Data:
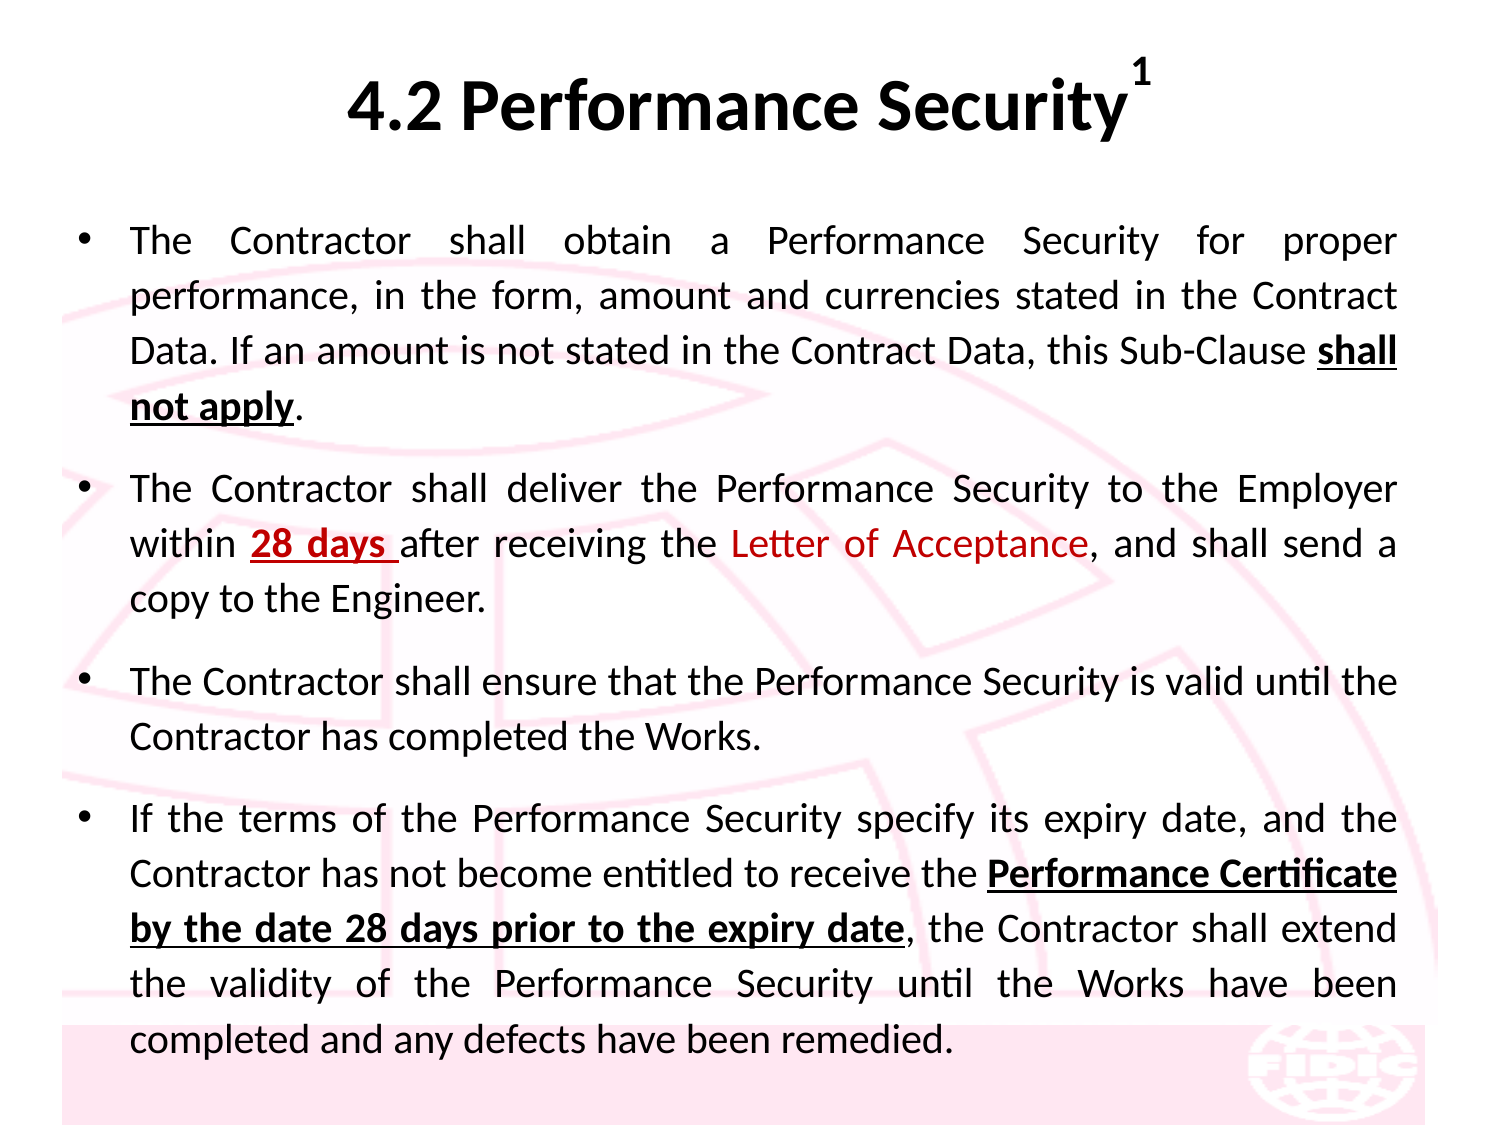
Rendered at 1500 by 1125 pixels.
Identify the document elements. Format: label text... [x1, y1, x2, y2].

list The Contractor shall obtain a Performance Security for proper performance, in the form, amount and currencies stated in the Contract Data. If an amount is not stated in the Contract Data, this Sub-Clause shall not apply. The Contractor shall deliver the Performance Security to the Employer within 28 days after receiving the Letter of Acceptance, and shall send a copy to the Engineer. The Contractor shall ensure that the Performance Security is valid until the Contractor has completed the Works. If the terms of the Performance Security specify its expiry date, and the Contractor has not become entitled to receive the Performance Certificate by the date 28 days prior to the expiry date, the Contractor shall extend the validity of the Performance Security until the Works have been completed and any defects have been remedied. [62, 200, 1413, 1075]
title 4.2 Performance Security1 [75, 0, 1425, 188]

==

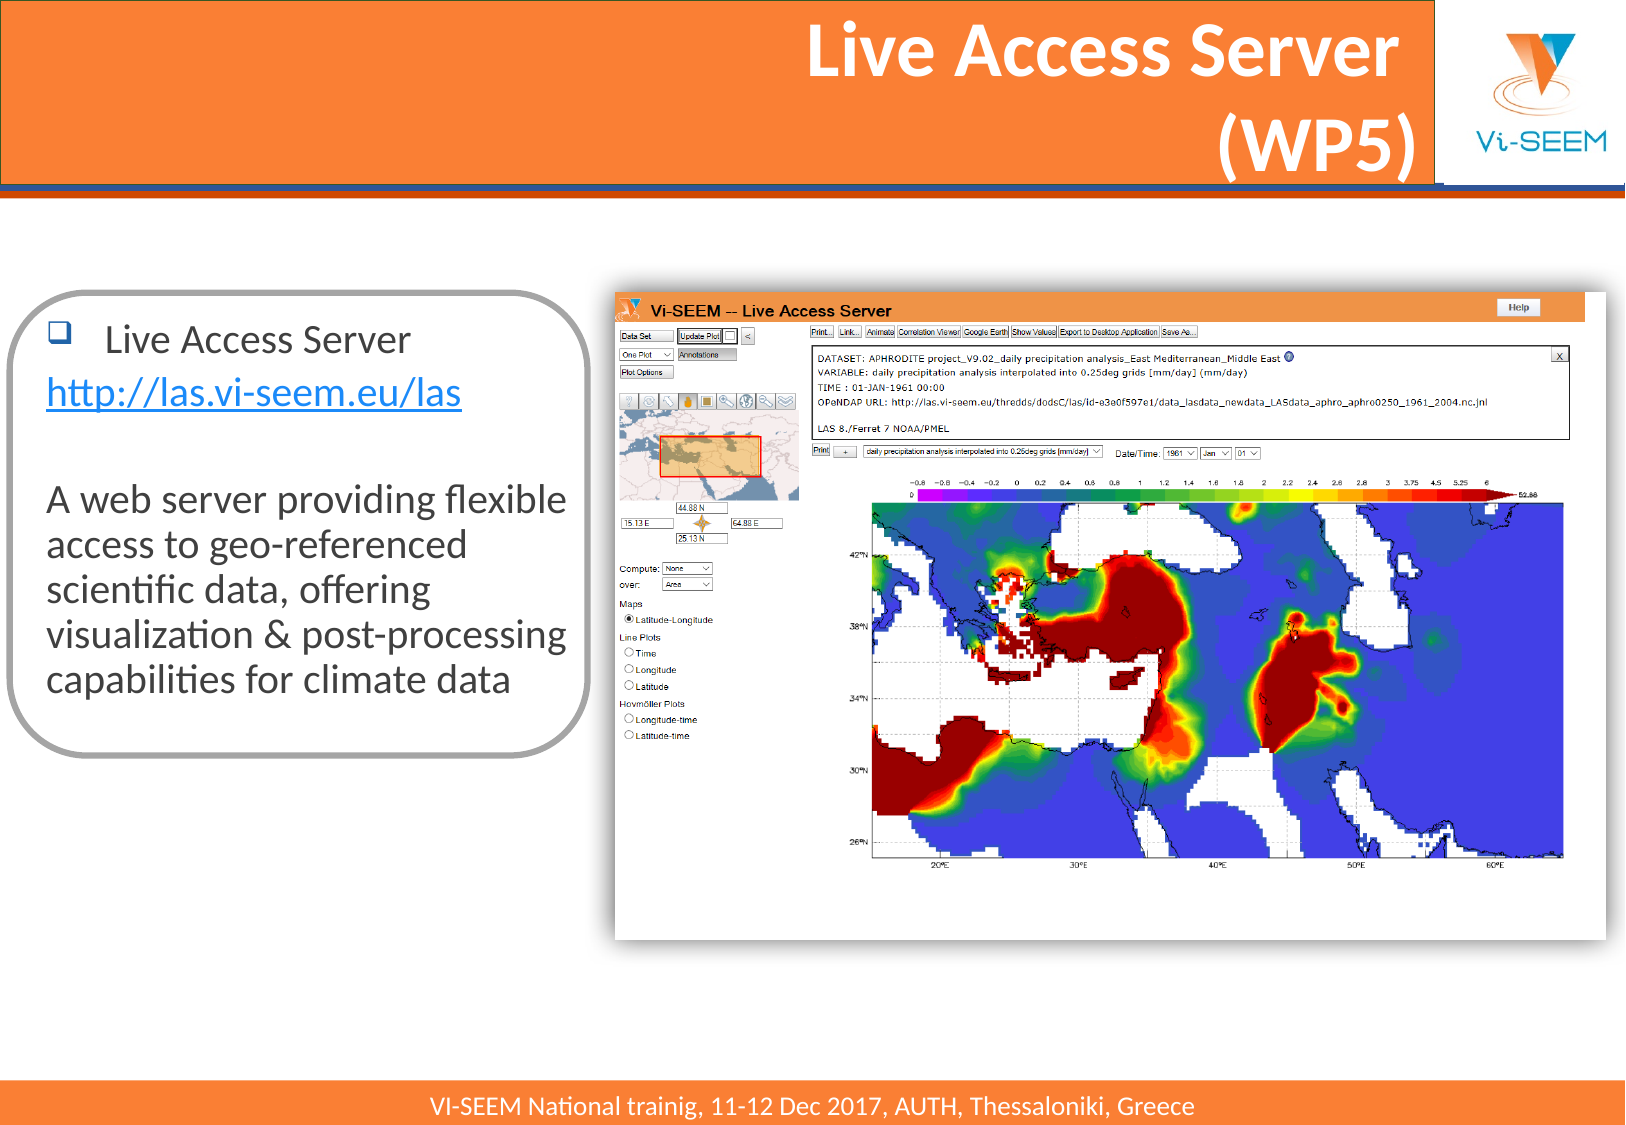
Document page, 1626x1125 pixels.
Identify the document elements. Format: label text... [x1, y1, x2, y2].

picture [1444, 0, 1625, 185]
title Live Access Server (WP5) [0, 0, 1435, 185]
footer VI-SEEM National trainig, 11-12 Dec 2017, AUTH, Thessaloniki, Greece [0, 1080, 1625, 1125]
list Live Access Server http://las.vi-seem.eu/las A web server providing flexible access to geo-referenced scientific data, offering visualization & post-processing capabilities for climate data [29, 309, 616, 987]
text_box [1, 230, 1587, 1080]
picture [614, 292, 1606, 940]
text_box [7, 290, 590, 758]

Aim of the task: Report every line from the material above that mentions the word "pixels".

Task output:
Rendered at 1500 by 1125 pixels.
Document page, 1626x1125 pixels.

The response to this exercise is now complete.